------ Provided records ------

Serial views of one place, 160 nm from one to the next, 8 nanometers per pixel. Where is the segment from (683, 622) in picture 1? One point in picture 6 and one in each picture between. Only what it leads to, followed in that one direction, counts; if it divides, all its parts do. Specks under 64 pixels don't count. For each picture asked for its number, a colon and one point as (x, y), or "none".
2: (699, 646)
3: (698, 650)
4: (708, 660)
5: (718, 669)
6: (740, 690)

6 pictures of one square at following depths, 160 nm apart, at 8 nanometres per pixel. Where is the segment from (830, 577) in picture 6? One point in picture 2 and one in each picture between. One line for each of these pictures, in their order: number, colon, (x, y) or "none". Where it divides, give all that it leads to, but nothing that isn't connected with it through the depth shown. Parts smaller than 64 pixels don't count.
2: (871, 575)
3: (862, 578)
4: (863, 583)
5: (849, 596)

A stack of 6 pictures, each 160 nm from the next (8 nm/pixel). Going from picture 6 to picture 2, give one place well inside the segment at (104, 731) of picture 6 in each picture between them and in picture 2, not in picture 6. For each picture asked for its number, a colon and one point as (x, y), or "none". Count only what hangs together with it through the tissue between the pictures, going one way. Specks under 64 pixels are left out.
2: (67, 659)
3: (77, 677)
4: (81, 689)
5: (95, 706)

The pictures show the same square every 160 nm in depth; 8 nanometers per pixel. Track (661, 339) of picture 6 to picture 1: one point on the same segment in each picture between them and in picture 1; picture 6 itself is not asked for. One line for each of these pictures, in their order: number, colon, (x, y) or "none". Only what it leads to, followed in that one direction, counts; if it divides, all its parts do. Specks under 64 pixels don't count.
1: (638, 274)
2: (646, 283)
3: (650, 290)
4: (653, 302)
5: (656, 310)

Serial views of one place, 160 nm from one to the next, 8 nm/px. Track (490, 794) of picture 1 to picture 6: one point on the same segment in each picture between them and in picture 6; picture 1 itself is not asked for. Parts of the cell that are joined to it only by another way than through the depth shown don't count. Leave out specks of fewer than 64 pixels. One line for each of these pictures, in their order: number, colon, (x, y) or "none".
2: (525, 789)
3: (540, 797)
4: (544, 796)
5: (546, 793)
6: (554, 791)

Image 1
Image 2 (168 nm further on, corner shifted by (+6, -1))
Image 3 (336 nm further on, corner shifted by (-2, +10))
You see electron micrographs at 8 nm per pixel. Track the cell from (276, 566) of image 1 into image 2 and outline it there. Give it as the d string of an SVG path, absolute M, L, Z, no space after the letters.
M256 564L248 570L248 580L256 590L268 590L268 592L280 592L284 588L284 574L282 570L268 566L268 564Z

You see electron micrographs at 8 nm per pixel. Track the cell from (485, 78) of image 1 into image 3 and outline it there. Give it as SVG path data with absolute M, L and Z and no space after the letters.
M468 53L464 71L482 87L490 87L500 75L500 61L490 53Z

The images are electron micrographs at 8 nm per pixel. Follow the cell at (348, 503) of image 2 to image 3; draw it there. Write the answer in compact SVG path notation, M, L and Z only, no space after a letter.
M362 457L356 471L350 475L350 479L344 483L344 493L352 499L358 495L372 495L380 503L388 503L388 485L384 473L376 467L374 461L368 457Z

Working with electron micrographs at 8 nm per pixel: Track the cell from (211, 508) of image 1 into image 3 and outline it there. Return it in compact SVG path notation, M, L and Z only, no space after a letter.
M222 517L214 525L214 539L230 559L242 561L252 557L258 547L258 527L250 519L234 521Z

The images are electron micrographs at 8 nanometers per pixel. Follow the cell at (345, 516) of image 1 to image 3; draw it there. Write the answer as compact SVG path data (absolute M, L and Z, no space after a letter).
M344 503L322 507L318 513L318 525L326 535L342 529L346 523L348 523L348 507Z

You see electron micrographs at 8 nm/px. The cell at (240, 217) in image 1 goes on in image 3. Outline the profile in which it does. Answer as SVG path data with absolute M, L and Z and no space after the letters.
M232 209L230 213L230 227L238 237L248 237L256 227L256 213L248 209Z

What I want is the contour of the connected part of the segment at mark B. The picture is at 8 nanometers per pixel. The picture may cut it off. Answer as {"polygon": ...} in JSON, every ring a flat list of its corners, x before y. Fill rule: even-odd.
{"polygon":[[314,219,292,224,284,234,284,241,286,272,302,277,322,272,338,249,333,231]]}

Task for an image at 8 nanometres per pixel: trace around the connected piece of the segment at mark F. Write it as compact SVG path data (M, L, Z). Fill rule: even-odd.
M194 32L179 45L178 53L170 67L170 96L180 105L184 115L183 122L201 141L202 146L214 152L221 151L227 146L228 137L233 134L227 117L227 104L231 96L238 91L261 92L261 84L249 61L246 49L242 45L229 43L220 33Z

------

» **About this exercise**
Transcribe the entries exactly.

» **Solution for this problem**
Serial views of one place, 160 nm from one to the next, 8 nanometers per pixel. Where is the segment from (683, 622) in picture 1? One point in picture 6 and one in each picture between. Only what it leads to, followed in that one direction, counts; if it divides, all its parts do. Specks under 64 pixels don't count. For each picture asked for its number, a colon and one point as (x, y), or "none".
2: (699, 646)
3: (698, 650)
4: (708, 660)
5: (718, 669)
6: (740, 690)

6 pictures of one square at following depths, 160 nm apart, at 8 nanometres per pixel. Where is the segment from (830, 577) in picture 6? One point in picture 2 and one in each picture between. One line for each of these pictures, in their order: number, colon, (x, y) or "none". Where it divides, give all that it leads to, but nothing that isn't connected with it through the depth shown. Parts smaller than 64 pixels don't count.
2: (871, 575)
3: (862, 578)
4: (863, 583)
5: (849, 596)

A stack of 6 pictures, each 160 nm from the next (8 nm/pixel). Going from picture 6 to picture 2, give one place well inside the segment at (104, 731) of picture 6 in each picture between them and in picture 2, not in picture 6. For each picture asked for its number, a colon and one point as (x, y), or "none". Count only what hangs together with it through the tissue between the pictures, going one way. Specks under 64 pixels are left out.
2: (67, 659)
3: (77, 677)
4: (81, 689)
5: (95, 706)

The pictures show the same square every 160 nm in depth; 8 nanometers per pixel. Track (661, 339) of picture 6 to picture 1: one point on the same segment in each picture between them and in picture 1; picture 6 itself is not asked for. One line for each of these pictures, in their order: number, colon, (x, y) or "none". Only what it leads to, followed in that one direction, counts; if it divides, all its parts do. Specks under 64 pixels don't count.
1: (638, 274)
2: (646, 283)
3: (650, 290)
4: (653, 302)
5: (656, 310)

Serial views of one place, 160 nm from one to the next, 8 nm/px. Track (490, 794) of picture 1 to picture 6: one point on the same segment in each picture between them and in picture 6; picture 1 itself is not asked for. Parts of the cell that are joined to it only by another way than through the depth shown don't count. Leave out specks of fewer than 64 pixels. One line for each of these pictures, in their order: number, colon, (x, y) or "none".
2: (525, 789)
3: (540, 797)
4: (544, 796)
5: (546, 793)
6: (554, 791)

Image 1
Image 2 (168 nm further on, corner shifted by (+6, -1))
Image 3 (336 nm further on, corner shifted by (-2, +10))
You see electron micrographs at 8 nm per pixel. Track the cell from (276, 566) of image 1 into image 2 and outline it there. Give it as the d string of an SVG path, absolute M, L, Z, no space after the letters.
M256 564L248 570L248 580L256 590L268 590L268 592L280 592L284 588L284 574L282 570L268 566L268 564Z

You see electron micrographs at 8 nm per pixel. Track the cell from (485, 78) of image 1 into image 3 and outline it there. Give it as SVG path data with absolute M, L and Z and no space after the letters.
M468 53L464 71L482 87L490 87L500 75L500 61L490 53Z

The images are electron micrographs at 8 nm per pixel. Follow the cell at (348, 503) of image 2 to image 3; draw it there. Write the answer in compact SVG path notation, M, L and Z only, no space after a letter.
M362 457L356 471L350 475L350 479L344 483L344 493L352 499L358 495L372 495L380 503L388 503L388 485L384 473L376 467L374 461L368 457Z

Working with electron micrographs at 8 nm per pixel: Track the cell from (211, 508) of image 1 into image 3 and outline it there. Return it in compact SVG path notation, M, L and Z only, no space after a letter.
M222 517L214 525L214 539L230 559L242 561L252 557L258 547L258 527L250 519L234 521Z

The images are electron micrographs at 8 nanometers per pixel. Follow the cell at (345, 516) of image 1 to image 3; draw it there. Write the answer as compact SVG path data (absolute M, L and Z, no space after a letter).
M344 503L322 507L318 513L318 525L326 535L342 529L346 523L348 523L348 507Z

You see electron micrographs at 8 nm/px. The cell at (240, 217) in image 1 goes on in image 3. Outline the profile in which it does. Answer as SVG path data with absolute M, L and Z and no space after the letters.
M232 209L230 213L230 227L238 237L248 237L256 227L256 213L248 209Z

What I want is the contour of the connected part of the segment at mark B. The picture is at 8 nanometers per pixel. The picture may cut it off. Answer as {"polygon": ...} in JSON, every ring a flat list of its corners, x before y. Fill rule: even-odd.
{"polygon":[[314,219,292,224,284,234,284,241,286,272,302,277,322,272,338,249,333,231]]}

Task for an image at 8 nanometres per pixel: trace around the connected piece of the segment at mark F. Write it as compact SVG path data (M, L, Z). Fill rule: even-odd.
M194 32L179 45L178 53L170 67L170 96L180 105L184 115L183 122L201 141L202 146L214 152L221 151L227 146L228 137L233 134L227 117L227 104L231 96L238 91L261 92L261 84L249 61L246 49L242 45L229 43L220 33Z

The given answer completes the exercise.